LEGGEREZZA
No
es ya naif sino algo tan estúpido el pensar que alguien solo merece la pena
porque tiene metas laborales y sufre endemoniadamente con el castigo bíblico de
ganar el pan con el sudor de su frente (o del de enfrente), y catalogar de
balas perdidas a los que dilatan el tiempo aún más que los relojes dalinianos
tomando el sol y bebiendo vino voluptuosamente…
¿Quién sabe? Tal vez con esta crisis ya no se
dé tanta importancia a la filosofía predadora, se comprenda que trabajo es un
término que viene del latino instrumento de tortura trepalium, y el hombre renazca virgilianamente, gozando
de los placeres que la vida pone a su alcance.
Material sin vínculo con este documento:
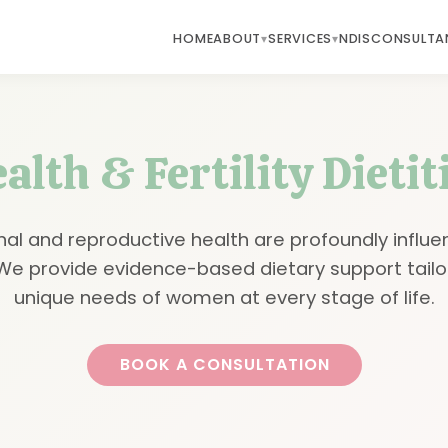
HOME
ABOUT
SERVICES
NDIS
CONSULTA
lth & Fertility Dieti
al and reproductive health are profoundly influe
. We provide evidence-based dietary support tailo
unique needs of women at every stage of life.
BOOK A CONSULTATION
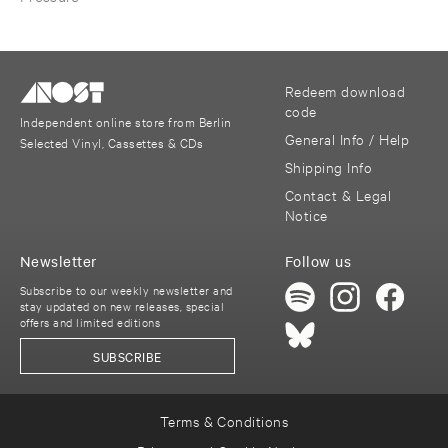
Redeem download
code
Independent online store from Berlin
General Info / Help
Selected Vinyl, Cassettes & CDs
Shipping Info
Contact & Legal
Notice
Newsletter
Follow us
Subscribe to our weekly newsletter and
stay updated on new releases, special
offers and limited editions
SUBSCRIBE
Terms & Conditions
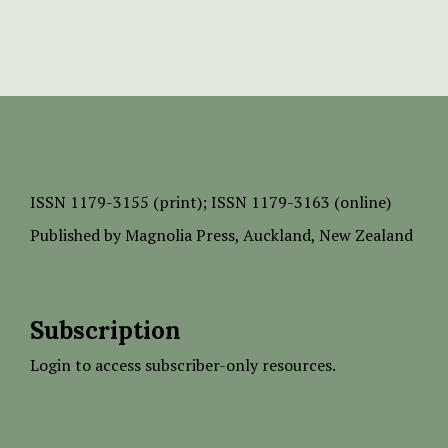
ISSN
1179-3155 (print);
ISSN 1179-3163 (online)
Published by
Magnolia Press
, Auckland, New Zealand
Subscription
Login to access subscriber-only resources.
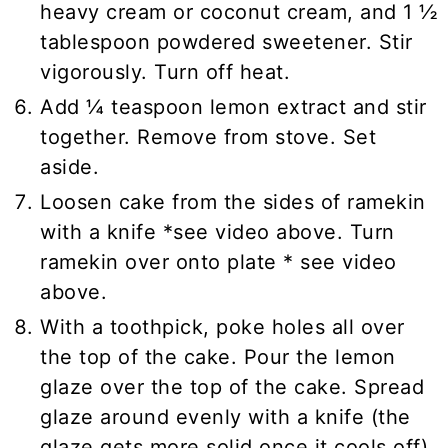
heavy cream or coconut cream, and 1 ½
tablespoon powdered sweetener. Stir
vigorously. Turn off heat.
Add ¼ teaspoon lemon extract and stir
together. Remove from stove. Set
aside.
Loosen cake from the sides of ramekin
with a knife *see video above. Turn
ramekin over onto plate * see video
above.
With a toothpick, poke holes all over
the top of the cake. Pour the lemon
glaze over the top of the cake. Spread
glaze around evenly with a knife (the
glaze gets more solid once it cools off).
“La ligereza –escribe Stephan Zweig—es el
último amor de Nietzsche, la suprema medida de todas las cosas; lo que da
ligereza y salud es bueno, ya sea en el alimento, en el espíritu, en el aire,
en el sol, en el paisaje o en la música. Lo que eleva, lo que hace olvidar la
pesadez y la oscuridad de la vida y la fealdad de la verdad, solo es fuente de
gracia.”
Hoy
tenemos necesidad de esa ligereza antigua y mediterránea, porque hay una
macabra maniobra global por entristecer el mundo, matar sus colores y tornarlo
todo aséptico y gris; necesitamos acentos límpidos, inocentes, alegres, felices
y delicados. Incluso frívolos y salvajes siempre que vibren con fuerza vital. Será
necesario que cantes, alma mía, para sobrevivir como el ruiseñor que no mira al
suelo desde la rama verde donde canta.
El
loco danzarín que se asoma para mirar el abismo dándose cuenta, con
involuntario erizar de los pelos, de que el abismo también mira a quien se
asoma, nos invita a cortejar la parte demoníaca, o sea aceptar la fuerza de lo
natural, el goce sin remordimientos, conocer la vida serena y alegre sin miedo
al infierno del desencanto. Eso es lo que te permite llegar a ser lo que
realmente eres.
Pero es imprescindible atreverse a ser libre.